A nondestructive approach to study resistive switching mechanism in metal oxide based on defect photoluminescence mapping

Abstract

The mechanism of resistive switching in metal oxides is a widely studied topic with interest in both fundamental physics and the practical need to improve device characteristics for memory based applications. Various experimental approaches were employed to reveal the different aspects of resistive switching; however, there is still a debate on the switching mechanism due to the lack of nondestructive microscopic characterization tools to monitor the oxygen vacancies. In this study, a novel approach using photoluminescence (PL) mapping was developed to study switching dynamics in metal oxides. By monitoring the emission properties with a confocal PL system, information regarding the switching mechanism can be obtained. The nondestructive nature of this approach allowed us to make comparisons between different switching conditions and endurance cycles.
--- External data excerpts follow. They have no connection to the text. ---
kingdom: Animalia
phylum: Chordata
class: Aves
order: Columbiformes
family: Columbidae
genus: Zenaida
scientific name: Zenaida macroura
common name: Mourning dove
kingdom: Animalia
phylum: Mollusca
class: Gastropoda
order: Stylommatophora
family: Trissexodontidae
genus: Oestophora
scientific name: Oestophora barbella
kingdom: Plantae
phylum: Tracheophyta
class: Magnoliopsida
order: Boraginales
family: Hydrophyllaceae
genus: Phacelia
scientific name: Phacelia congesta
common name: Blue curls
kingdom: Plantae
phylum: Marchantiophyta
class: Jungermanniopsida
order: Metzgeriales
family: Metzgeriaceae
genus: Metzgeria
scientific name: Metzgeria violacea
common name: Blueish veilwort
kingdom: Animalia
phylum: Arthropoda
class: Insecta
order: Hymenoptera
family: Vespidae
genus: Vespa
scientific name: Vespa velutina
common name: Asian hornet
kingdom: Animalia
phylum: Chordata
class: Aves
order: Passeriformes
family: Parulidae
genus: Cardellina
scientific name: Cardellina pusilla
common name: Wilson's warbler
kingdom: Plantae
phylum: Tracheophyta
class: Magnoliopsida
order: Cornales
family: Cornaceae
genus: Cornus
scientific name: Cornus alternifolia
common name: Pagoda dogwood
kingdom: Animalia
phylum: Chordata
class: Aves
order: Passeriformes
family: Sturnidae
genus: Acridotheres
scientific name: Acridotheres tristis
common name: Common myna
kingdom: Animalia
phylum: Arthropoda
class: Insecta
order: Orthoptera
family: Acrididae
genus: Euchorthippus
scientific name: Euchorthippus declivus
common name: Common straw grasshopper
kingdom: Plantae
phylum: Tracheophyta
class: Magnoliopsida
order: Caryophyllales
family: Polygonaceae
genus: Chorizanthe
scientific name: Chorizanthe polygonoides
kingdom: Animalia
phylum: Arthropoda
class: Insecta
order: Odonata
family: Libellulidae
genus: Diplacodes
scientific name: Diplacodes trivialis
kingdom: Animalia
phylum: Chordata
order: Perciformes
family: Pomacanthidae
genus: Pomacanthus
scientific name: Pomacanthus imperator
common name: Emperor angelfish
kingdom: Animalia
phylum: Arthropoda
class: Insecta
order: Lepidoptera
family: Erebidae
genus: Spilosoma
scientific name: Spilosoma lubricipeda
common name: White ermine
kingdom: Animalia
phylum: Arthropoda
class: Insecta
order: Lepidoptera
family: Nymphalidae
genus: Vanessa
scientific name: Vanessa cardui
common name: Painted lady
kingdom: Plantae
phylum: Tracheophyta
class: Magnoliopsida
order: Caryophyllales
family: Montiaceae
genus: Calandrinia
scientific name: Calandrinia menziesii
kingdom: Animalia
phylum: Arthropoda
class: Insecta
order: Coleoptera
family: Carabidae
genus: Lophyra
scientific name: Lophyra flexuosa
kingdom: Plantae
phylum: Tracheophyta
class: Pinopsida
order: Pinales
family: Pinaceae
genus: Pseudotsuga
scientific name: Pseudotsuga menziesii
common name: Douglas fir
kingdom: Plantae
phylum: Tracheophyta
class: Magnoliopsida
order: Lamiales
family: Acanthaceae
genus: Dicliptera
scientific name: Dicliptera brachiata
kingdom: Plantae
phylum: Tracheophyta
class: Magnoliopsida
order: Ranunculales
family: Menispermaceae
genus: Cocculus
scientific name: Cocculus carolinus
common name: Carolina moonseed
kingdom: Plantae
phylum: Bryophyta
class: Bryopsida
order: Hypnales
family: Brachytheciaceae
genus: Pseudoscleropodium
SrTiO₃ based switching devices were used in the study. The distribution of oxygen vacancies can be positioned by mapping the integrated intensity of oxygen vacancy emission on a transparent top electrode, and both interface switching and filament switching can be distinguished. Moreover, the endurance study revealed a sudden rise in the emission intensity correlated with the device failure, which indicates an abrupt increase in the localized density of oxygen vacancies that results in an irreversible set process for the conductive filament.